Somewhere out there in Tasmania a green activist is living with the terrible fear that someone, somewhere in this state, is running a successful business. Not if they have anything to do with it.
The very foundation of the Greens in Australia was opposing development in Tasmania. They’ve shut down hydro-electricity projects, one of Tasmania’s few abundant resources, and crippled forestry and mining. Now, they’re coming for the state’s burgeoning aquaculture industry.
All because of some stingrays.
Splits between Anthony Albanese and [Environment Minister] Tanya Plibersek are set to widen amid internal ALP concerns about leaking votes and losing seats in Tasmania, with the state’s $1.36bn salmon industry under threat from two drawn-out environmental reviews into an endangered fish.
Such guff plays well enough to the rich snobs and university students of Sandy Bay in Hobart or pensioned-off hippy greybeards in their rural tree-change enclaves. But that’s to ignore that there’s a vast hinterland of workers whose jobs depend on such industries.
In 2004, John Howard successfully pitched the Liberals’ commitment to industry over green activism to an audience of forestry workers in Launceston. The sight of hi-vis vest and hard hat-wearing unionists cheering a Liberal PM sent shockwaves through Labor ranks. Howard went on to win the election with a swing of four per cent and an added five seats.
Albanese is clearly terrified of history repeating. Especially after Plibbers’ recent monumental stuff-up of blocking a billion-dollar gold mine development on the basis of some dodgy ‘Aboriginal cultural business’ made up by even dodgier activists.
After the Prime Minister last week personally intervened to torpedo a deal between Ms Plibersek and the Greens on Labor’s Nature Positive environment law reforms, Mr Albanese is expected to travel to Tasmania next month to allay concerns of hundreds of salmon workers who fear their jobs are at risk.
If those jobs go, workers in three key Tasmanian seats will be furious.
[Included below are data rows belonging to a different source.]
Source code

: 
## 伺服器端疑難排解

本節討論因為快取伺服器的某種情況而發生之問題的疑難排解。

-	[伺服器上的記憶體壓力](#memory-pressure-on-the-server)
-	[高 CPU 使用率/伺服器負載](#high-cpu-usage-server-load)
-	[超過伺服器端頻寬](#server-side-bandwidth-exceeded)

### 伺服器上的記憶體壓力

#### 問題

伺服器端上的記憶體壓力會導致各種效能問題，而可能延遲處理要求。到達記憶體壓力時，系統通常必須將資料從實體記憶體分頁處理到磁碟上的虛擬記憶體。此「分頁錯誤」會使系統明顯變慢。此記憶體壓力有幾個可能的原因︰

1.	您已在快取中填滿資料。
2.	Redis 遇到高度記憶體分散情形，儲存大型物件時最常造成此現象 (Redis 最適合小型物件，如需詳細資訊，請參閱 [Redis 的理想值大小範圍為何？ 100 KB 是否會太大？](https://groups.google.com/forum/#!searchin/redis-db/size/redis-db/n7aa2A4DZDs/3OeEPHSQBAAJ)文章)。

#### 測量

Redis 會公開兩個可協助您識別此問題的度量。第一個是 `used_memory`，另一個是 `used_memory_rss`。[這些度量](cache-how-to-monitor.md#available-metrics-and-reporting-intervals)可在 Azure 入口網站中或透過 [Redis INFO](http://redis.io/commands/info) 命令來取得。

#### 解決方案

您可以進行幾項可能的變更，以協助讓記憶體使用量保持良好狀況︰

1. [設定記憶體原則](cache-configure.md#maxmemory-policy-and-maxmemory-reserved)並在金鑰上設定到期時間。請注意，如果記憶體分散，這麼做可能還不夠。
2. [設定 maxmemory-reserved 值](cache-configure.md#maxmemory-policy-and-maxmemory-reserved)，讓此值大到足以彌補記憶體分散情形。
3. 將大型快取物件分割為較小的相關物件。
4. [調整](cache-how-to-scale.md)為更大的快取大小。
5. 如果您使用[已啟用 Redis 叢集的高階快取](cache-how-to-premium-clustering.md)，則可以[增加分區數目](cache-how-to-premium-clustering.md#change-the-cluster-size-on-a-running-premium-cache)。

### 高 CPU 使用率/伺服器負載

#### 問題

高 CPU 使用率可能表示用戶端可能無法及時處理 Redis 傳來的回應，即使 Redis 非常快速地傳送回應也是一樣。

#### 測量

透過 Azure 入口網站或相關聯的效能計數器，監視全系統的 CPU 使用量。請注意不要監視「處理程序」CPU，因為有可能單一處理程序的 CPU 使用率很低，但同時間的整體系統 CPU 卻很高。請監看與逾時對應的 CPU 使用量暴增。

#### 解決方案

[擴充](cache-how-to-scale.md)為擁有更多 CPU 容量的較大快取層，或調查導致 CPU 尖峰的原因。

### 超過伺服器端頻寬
Labor might impress wealthy greenies in Franklin, centred on Hobart, but Braddon, Bass (both currently Liberal) and Lyons (which Labor previously held thanks to a popular local member who’s retiring at the next election) won’t be impressed at all.
New polling obtained by the Australian reveals the Liberals would comfortably hold the northwestern Tasmanian seat of Braddon and pick up votes in surrounding electorates if Labor’s self-inflicted salmon stand-off is not resolved. Agriculture and Fisheries Minister Julie Collins’ seat of Franklin would also be significantly affected.
Plibersek scuppered the gold mine because of magic bees. Now, it’s a glorified stingray threatening to shut down the salmon industry.
Ms Plibersek has come under fire over long delays related to two reviews linked to the Maugean skate, including reconsideration of a 2012 Environment Protection and Biodiversity Conservation Act determination by the then Labor government approving large-scale salmon farming in Macquarie Harbour. A separate decision by the Threatened Species Scientific Committee on whether the skate should be listed as “critically endangered” was recently delayed by 12 months.
Opposition leader Peter Dutton knows what’s up: just say, ‘Whatever Plibbers does, we’ll do the reverse’.
Opposition Leader Peter Dutton visited Strahan and Devonport, where a large proportion of Tasmanian salmon fisheries workers live, to promise locals that a Coalition government would reverse any adverse decisions made by Ms Plibersek […]
Tasmanian Liberal senator Jonno Duniam said […] Mr Dutton had made clear the Coalition would be the “best friend” of mining and other industries including salmon aquaculture, while Labor was pushing an “anti-jobs agenda in lock-step with the Greens”.
Albo is spooked into saying much the same.
Senior government members, including Finance Minister Katy Gallagher, who is close to Mr Albanese, are understood to have expressed private concerns over the political fallout of Ms Plibersek’s two reviews, which some Labor figures believe could replicate Mark Latham’s disastrous 2004 election forestry policy.
Mr Albanese, who in January visited Tassal’s salmon processing plant and last month announced a $28m commitment to improve water quality in Macquarie Harbour, is understood to have made clear his position that Labor supports a thriving salmon industry in Tasmania.
Well, he would say that on the eve of an election, now wouldn’t he?